Molecular therapy for disk degeneration and pain

Abstract

The nucleus pulposus of the intervertebral disk contains high amounts of the proteoglycan aggrecan, which confers the disk with a remarkable ability to resist compression. Other molecules such as collagens and noncollagenous proteins in the extracellular matrix are also essential for function. During disk degeneration, aggrecan and other molecules are lost due to proteolysis. This can result in loss of disk height, which can ultimately lead to pain. Biological therapy of intervertebral disk degeneration aims at preventing or restoring primarily aggrecan content and other molecules using therapeutic molecules. The purpose of the article is to review recent advances in biological repair of degenerate disks and pain.
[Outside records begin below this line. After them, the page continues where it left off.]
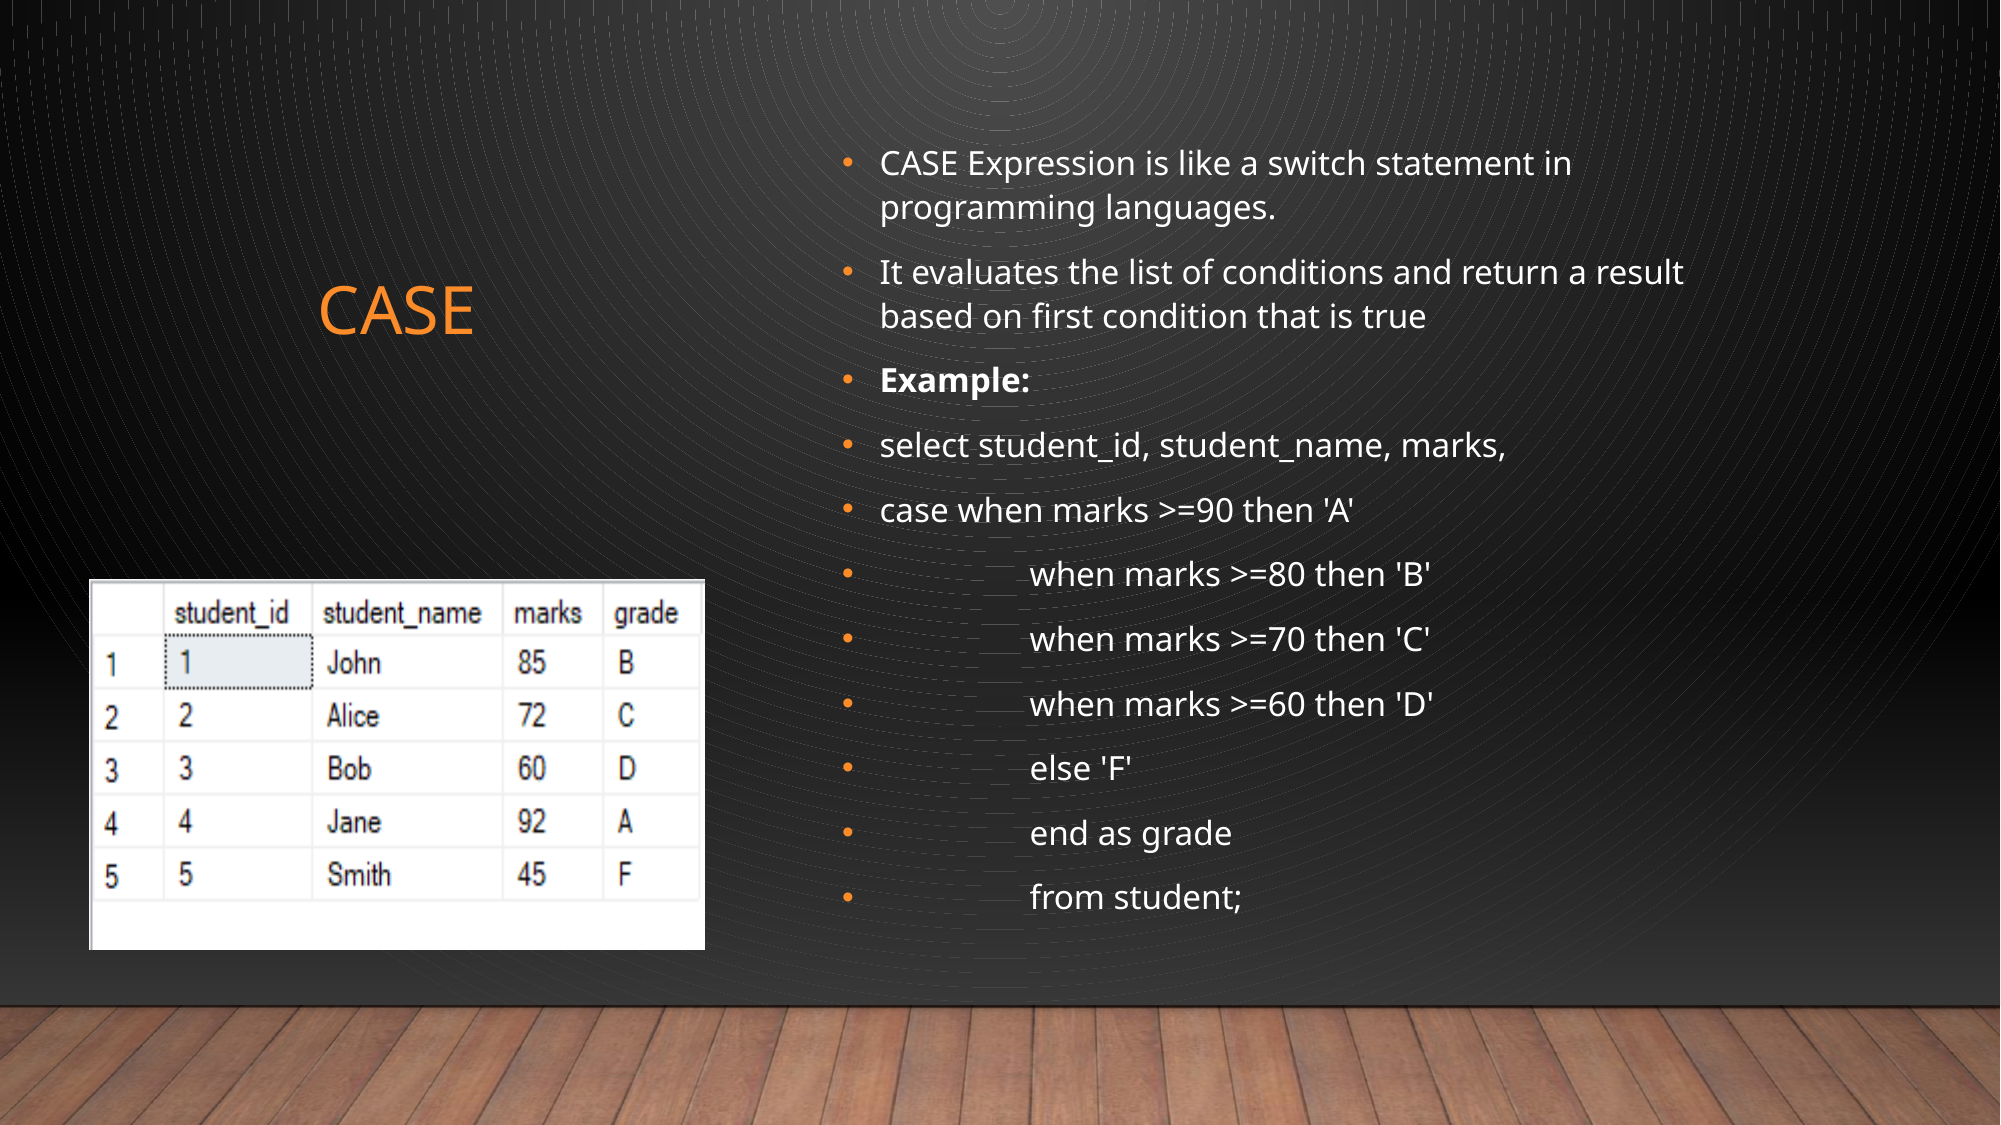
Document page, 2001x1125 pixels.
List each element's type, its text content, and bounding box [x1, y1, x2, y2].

title CASE [71, 175, 723, 450]
picture [89, 579, 705, 950]
list CASE Expression is like a switch statement in programming languages. It evaluates the list of conditions and return a result based on first condition that is true Example: select student_id, student_name, marks, case when marks >=90 then 'A' when marks >=80 then 'B' when marks >=70 then 'C' when marks >=60 then 'D' else 'F' end as grade from student; [827, 131, 1762, 938]
picture [0, 1005, 2000, 1125]
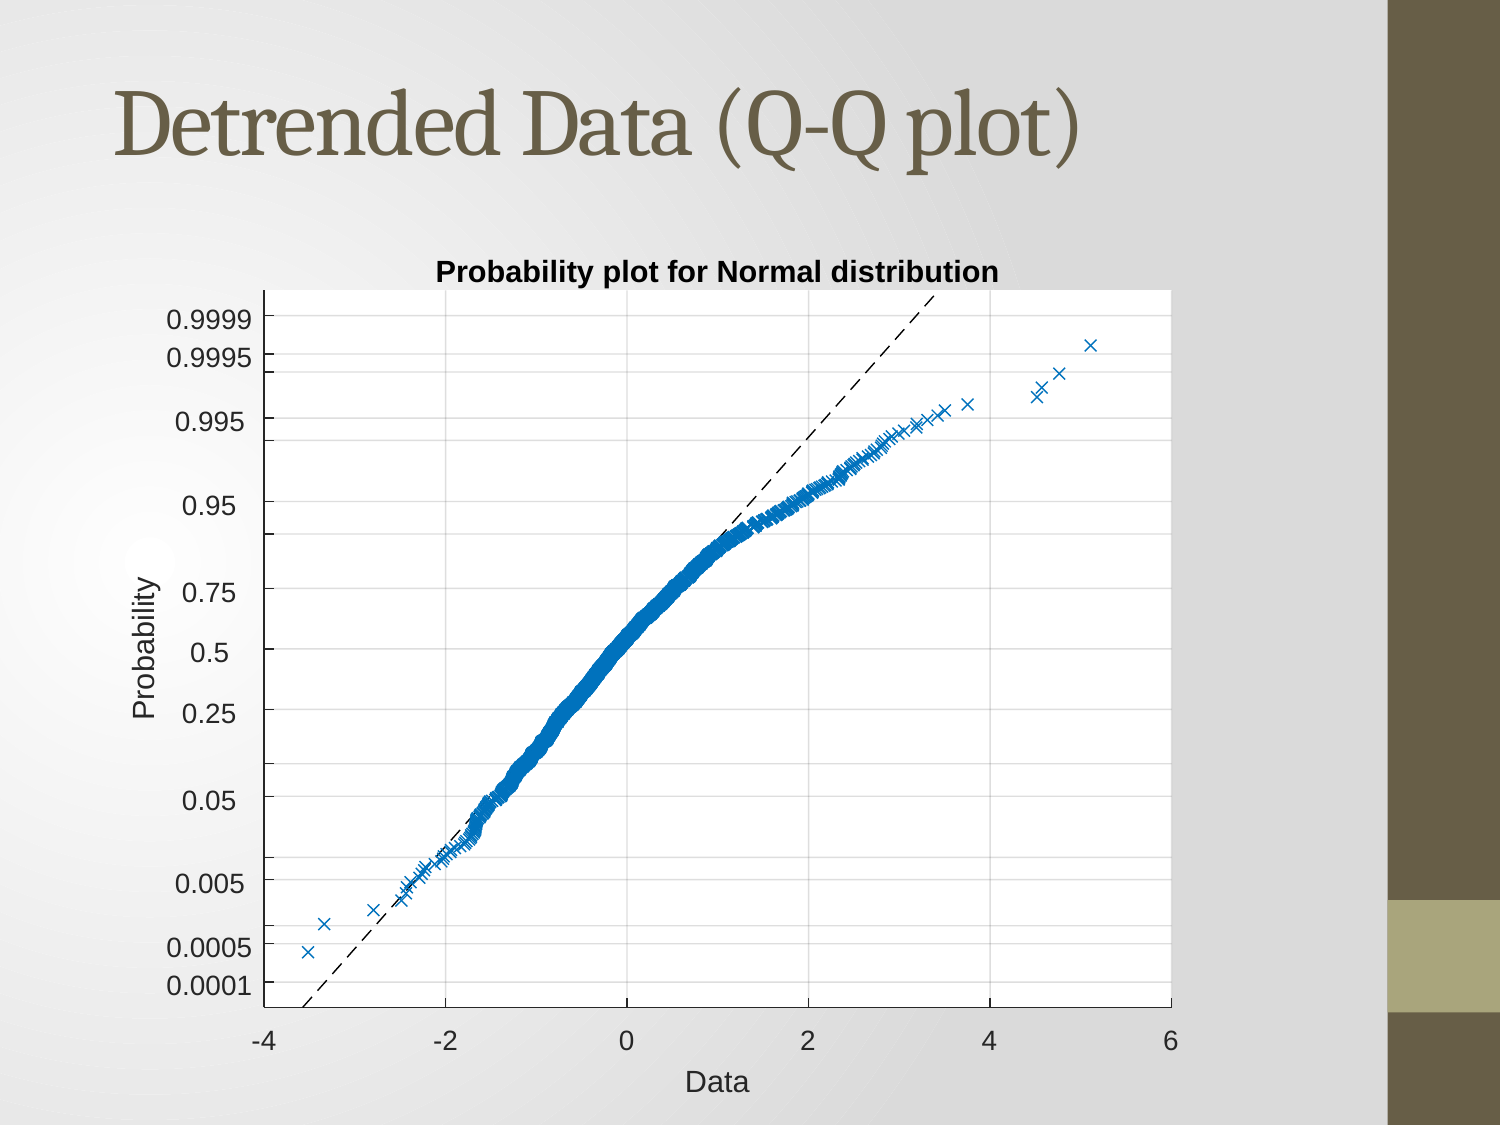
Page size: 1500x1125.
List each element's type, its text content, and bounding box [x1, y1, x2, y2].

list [111, 224, 1283, 1103]
title Detrended Data (Q-Q plot) [76, 22, 1366, 211]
Keywords: Link N; biological repair; growth factor; intervertebral disk degeneration; pain.

Fig. 1

Schematic views of the human intervertebral disk, vertebrae, and vasculature in the fetal (26 weeks), juvenile (10 years), and adult (50 years) human. The figure shows the disk with the nucleus pulposus (NP) surrounded by the annulus fibrosus (AF) and separated from the vertebral bodies by the end plate (EP). The thickness and diameter of the end plate, the vascularity of the disk, and the abundance of notochordal cells in the nucleus pulposus decline with age. Mesenchymal cells gradually replace notochordal cells in the nucleus pulposus, and the consistency of the nucleus pulposus changes from fluid to more gelatinous because of decreased proteoglycan content.

Fig. 2

The disk cell is a master of its destiny. The figure depicts the disk cell responsible for synthesizing matrix molecules such as aggrecan and collagen as well as degrading the matrix through the action of proteases. In a healthy disk there is a balance between synthesis and degradation.

Fig. 3

Therapeutic molecules used in disk repair: transforming growth factor (TGF), bone morphogenetic protein (BMP), growth differentiation factor (GDF), cartilage-derived morphogenetic protein (CDMP), Sma-Mad (Smad) proteins, Sox 9, LIM mineralization protein-1 (LMP-1), tissue inhibitor of matrix metalloproteinase (TIMP), insulin-like growth factor-1 (IGF-1), platelet-derived growth factor-1 (PDGF), epidermal growth factor (EGF), fibroblast growth factor (FGF), and Link N.

Fig. 4

Signal transduction pathways in the disk cell by the TGF-β superfamily of ligands, Link N and Wnt. TGF-β superfamily includes BMPs. Typically, TGF-β superfamily activates its type II receptor, which recruits and phosphorylates a type I receptor. TGF-ßs are mediated by SMAD2 and SMAD3 that form complexes with SMAD4 and translocate to the nucleus, and BMPs and Link N are mediated by SMAD1 and SMAD5. The canonical Wnt pathways are initiated when Wnt protein bind to receptors of the Frizzled family and the LRP5/6 co-receptor. The signal is further mediated by Dishevelled family of proteins and leads to β − catenin cytoplasm accumulation followed by entering in the nucleus where it modulates gene expression. Abbreviations: BMP, bone morphogenetic protein; EGF, epidermal growth factor; FGF, fibroblast growth factor; GDF-5, growth differentiation factor 5; IGF, insulin-like growth factor; IL-1, interleukin-1; LMP-1, LIM mineralization protein-1; TGF, transforming growth factor; TIMP-1, tissue inhibitors of matrix metalloproteinase-1; Wnt, Wnt/b-catenin.

Fig. 5

Axial and nonaxial back pain. Back pain is an intricate amalgam of conditions that includes both axial and radicular (nonaxial) pain. Axial back pain is defined as spontaneous or movement- evoked pain or discomfort localized to the spine and low back region. Nonaxial, referred to as radicular pain or sciatica, usually follows the trajectory of the sciatic nerve. Abbreviations: AF, annulus fibrosus; IL-1β, interleukin-1β; IVD, intervertebral disk; NGF, nerve growth factor; NP, nucleus pulposus; TNFα, tumor necrosis factor-α.